> **Given data**
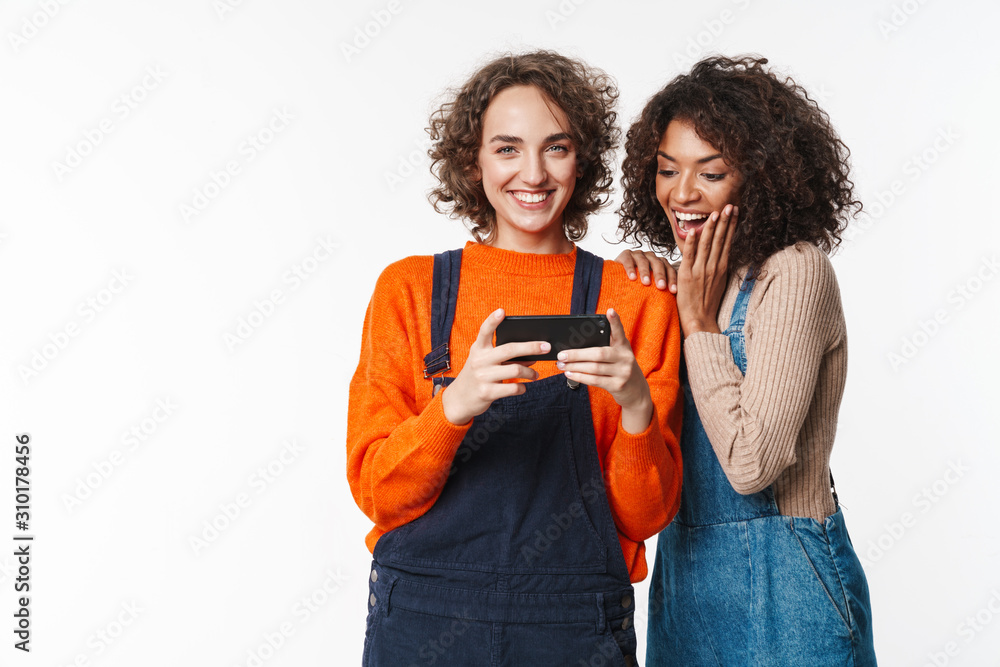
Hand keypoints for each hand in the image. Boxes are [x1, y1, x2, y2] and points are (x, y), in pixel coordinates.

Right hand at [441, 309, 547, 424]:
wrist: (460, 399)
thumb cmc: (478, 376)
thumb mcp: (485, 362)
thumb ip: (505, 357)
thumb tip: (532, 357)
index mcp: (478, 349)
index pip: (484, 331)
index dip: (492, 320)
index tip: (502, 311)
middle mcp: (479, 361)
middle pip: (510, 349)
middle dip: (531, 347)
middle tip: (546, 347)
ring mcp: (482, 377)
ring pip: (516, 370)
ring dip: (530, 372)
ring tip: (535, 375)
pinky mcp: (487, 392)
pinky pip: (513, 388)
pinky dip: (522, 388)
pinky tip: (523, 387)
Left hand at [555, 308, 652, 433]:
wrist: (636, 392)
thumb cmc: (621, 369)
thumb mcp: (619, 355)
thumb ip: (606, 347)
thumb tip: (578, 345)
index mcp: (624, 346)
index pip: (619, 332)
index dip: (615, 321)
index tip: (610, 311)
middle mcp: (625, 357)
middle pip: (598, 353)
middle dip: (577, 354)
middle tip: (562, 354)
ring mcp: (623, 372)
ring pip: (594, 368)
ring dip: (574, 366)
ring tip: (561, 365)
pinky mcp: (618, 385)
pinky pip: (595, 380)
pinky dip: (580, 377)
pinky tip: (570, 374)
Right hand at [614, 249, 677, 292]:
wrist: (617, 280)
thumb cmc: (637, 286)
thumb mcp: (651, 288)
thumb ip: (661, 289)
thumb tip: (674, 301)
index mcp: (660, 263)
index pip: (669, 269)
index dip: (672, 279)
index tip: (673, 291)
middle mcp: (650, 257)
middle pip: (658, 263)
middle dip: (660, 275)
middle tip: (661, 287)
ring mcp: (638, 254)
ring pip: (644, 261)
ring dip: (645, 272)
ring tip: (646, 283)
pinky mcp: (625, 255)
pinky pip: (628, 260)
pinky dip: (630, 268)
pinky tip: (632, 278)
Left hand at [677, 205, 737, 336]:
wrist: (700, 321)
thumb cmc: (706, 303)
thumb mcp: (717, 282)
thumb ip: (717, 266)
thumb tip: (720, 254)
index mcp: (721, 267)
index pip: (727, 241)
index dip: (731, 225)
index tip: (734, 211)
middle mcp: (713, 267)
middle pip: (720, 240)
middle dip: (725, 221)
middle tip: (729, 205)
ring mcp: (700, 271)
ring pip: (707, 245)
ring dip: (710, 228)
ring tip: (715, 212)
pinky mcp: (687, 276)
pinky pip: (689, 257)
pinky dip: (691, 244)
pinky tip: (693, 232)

---

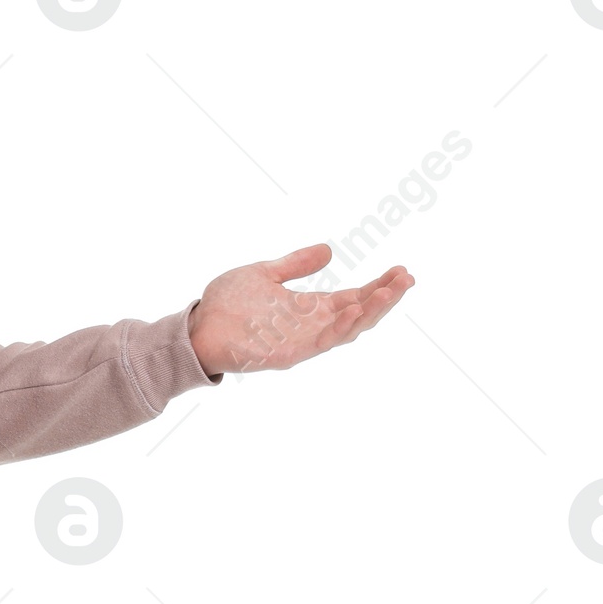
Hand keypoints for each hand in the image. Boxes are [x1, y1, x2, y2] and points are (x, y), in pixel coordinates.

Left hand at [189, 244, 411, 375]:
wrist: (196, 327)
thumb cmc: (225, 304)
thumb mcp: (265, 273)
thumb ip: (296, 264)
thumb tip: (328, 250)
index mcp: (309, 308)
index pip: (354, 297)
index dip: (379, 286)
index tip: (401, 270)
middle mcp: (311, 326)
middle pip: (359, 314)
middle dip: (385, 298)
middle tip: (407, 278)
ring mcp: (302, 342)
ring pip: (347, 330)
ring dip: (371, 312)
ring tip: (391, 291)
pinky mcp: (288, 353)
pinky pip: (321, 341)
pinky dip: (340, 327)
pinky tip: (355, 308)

==

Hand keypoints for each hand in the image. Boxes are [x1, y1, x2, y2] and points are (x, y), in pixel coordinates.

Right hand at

> **About this exercise**
Starting at the line above that contains "thumb ip: (505, 357)", repeat each line exactly up to and including the line that contains "index dip: (731, 225)", and stop there.

> **Answer for this exercise**
thumb ip: (505, 357)
thumb tip: (532, 357)
index mcp: (478, 349)
index pip: (484, 331)
index dip: (492, 320)
index tip: (502, 311)
middle mcp: (479, 361)
middle pip: (510, 349)
middle dip: (531, 347)
middle tip: (546, 347)
ring mcp: (482, 377)
ring pip: (516, 370)
ring dip: (530, 372)
ring tip: (535, 375)
pinky mcp: (487, 392)
pinky pip: (513, 388)
pinky dip: (522, 388)
pinky tip: (523, 387)
Left hand at [555, 308, 652, 433]:
wrist: (636, 392)
thumb cmc: (621, 369)
thumb mcp: (619, 355)
thumb ip: (606, 347)
thumb tip: (578, 345)
index mcp: (624, 346)
index pip: (619, 332)
index dip: (615, 321)
index tip: (610, 311)
middle mcp: (625, 357)
middle pip: (598, 353)
middle dip: (577, 354)
middle tip: (562, 354)
ring mcp: (623, 372)
ring pip: (594, 368)
ring dip: (574, 366)
ring tip: (561, 365)
pinky mcp: (618, 385)
pinky pip: (595, 380)
pinky dip: (580, 377)
pinky tip: (570, 374)
Right hand at [614, 249, 677, 292]:
wrist: (617, 280)
thumb cmc: (637, 286)
thumb mcp: (651, 288)
thumb ip: (661, 289)
thumb tip: (674, 301)
index mcp: (660, 263)
index pip: (669, 269)
index dip: (672, 279)
index tip: (673, 291)
middle mcp: (650, 257)
middle pip: (658, 263)
middle dip: (660, 275)
middle tip: (661, 287)
ring mcp: (638, 254)
ring pip: (644, 261)
ring dip: (645, 272)
ring tip: (646, 283)
pinky mcp: (625, 255)
pinky pip: (628, 260)
pinky dip: (630, 268)
pinky tip: (632, 278)
Left hand at [677, 205, 737, 336]:
wrist: (700, 321)
thumb cmc: (706, 303)
thumb mcp: (717, 282)
thumb ip: (717, 266)
thumb tip: (720, 254)
index mcp: (721, 267)
index pip: (727, 241)
index dip: (731, 225)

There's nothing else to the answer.